Jakarta, EKOIN.CO – Wahyu Safriansyah resmi menyandang gelar Doktor Ilmu Kimia dari Fakultas MIPA Universitas Padjadjaran pada Rabu, 9 Juli 2025. Gelar tersebut diraih dalam usia 25 tahun 10 bulan.
Sidang Promosi Doktor digelar di Ruang Einstein FMIPA Unpad, Jatinangor, dengan Wahyu mempertahankan disertasinya yang berjudul “Terpenoid dan Steroid dari Kulit Batang Aglaia pachyphylla serta Aktivitas Sitotoksik dan Anti Inflamasinya.”
Tim promotor yang hadir meliputi Prof. Dr.

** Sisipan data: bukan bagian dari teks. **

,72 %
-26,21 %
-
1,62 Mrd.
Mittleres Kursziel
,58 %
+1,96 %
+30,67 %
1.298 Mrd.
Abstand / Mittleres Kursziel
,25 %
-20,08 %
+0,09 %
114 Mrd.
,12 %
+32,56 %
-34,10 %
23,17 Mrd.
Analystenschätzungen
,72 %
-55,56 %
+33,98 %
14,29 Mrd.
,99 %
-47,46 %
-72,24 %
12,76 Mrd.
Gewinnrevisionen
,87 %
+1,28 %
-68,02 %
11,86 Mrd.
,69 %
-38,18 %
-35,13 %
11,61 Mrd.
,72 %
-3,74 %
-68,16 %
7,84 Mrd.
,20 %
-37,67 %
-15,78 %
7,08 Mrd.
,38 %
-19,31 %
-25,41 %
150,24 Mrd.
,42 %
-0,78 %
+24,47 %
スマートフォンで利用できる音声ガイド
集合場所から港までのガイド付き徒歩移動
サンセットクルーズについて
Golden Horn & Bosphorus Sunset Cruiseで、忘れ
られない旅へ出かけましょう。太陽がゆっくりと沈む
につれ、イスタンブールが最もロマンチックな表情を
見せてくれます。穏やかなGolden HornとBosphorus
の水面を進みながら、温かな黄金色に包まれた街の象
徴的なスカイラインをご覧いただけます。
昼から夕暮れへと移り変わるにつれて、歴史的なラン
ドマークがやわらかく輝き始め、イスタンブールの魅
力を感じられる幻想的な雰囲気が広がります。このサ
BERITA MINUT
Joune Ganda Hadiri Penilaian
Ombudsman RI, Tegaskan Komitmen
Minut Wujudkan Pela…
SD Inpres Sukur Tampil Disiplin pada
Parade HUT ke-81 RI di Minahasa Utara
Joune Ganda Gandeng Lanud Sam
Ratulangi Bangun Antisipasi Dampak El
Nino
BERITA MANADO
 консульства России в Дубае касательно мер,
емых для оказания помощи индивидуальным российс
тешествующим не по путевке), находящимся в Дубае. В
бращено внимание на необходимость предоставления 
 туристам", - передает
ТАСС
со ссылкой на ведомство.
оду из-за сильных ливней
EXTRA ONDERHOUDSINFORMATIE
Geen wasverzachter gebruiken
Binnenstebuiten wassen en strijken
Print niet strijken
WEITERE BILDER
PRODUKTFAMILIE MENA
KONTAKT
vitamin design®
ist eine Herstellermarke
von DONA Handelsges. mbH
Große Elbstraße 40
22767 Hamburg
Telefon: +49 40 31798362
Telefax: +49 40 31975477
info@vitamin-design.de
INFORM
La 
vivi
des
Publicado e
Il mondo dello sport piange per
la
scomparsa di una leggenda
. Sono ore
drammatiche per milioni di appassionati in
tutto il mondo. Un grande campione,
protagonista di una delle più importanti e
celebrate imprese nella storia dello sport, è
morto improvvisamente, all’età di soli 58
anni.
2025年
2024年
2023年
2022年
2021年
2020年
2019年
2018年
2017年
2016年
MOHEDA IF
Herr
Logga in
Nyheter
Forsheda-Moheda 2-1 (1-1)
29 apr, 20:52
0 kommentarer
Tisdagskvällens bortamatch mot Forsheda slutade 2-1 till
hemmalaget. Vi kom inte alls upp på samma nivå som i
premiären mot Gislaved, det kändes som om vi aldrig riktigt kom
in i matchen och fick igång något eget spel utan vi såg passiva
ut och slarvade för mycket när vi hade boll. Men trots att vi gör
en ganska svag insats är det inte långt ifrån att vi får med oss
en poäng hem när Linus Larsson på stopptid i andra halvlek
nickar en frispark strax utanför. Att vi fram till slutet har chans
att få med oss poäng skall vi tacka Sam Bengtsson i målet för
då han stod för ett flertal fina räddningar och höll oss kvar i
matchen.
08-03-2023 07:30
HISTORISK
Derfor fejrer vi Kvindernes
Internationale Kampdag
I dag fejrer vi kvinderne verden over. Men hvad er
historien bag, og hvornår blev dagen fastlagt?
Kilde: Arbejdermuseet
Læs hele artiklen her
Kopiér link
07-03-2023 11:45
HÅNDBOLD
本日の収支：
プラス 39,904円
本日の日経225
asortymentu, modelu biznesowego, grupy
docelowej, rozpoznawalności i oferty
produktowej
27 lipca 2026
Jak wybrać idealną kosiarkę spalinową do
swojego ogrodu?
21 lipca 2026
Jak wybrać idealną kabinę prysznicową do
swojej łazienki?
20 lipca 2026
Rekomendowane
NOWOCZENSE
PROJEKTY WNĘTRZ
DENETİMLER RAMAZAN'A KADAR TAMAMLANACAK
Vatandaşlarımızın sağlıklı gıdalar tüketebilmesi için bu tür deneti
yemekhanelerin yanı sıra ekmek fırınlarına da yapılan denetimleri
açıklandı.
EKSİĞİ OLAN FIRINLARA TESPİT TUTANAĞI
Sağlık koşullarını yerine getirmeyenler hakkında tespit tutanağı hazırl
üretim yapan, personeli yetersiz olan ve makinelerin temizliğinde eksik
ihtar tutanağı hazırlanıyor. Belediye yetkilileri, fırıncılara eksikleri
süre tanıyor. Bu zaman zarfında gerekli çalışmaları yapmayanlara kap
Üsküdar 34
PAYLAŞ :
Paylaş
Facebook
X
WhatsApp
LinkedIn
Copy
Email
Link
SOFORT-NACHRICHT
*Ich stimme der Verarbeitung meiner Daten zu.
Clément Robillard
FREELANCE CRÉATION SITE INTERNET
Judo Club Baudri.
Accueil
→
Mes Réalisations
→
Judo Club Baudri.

Desi Harneti Putri Huspa, M.Si., sebagai ketua, serta Prof. Dr. Unang Supratman, MS., dan Dr. Mohamad Nurul Azmi dari USM Malaysia.
Adapun tim oponen ahli terdiri dari Prof. Dr. Tati Herlina, M.Si., Dr. Shabarni Gaffar, M.Si., dan Dr. Sofa Fajriah, M.Si., dari BRIN. Sidang berlangsung dengan khidmat, dihadiri sivitas akademika dan keluarga.
Saat diwawancarai oleh Tim Kanal Media Unpad pada Senin, 14 Juli 2025, Wahyu memaparkan ringkasan penelitiannya. Ia menyebutkan bahwa risetnya bertujuan menemukan senyawa kandidat anti-kanker dan anti-inflamasi.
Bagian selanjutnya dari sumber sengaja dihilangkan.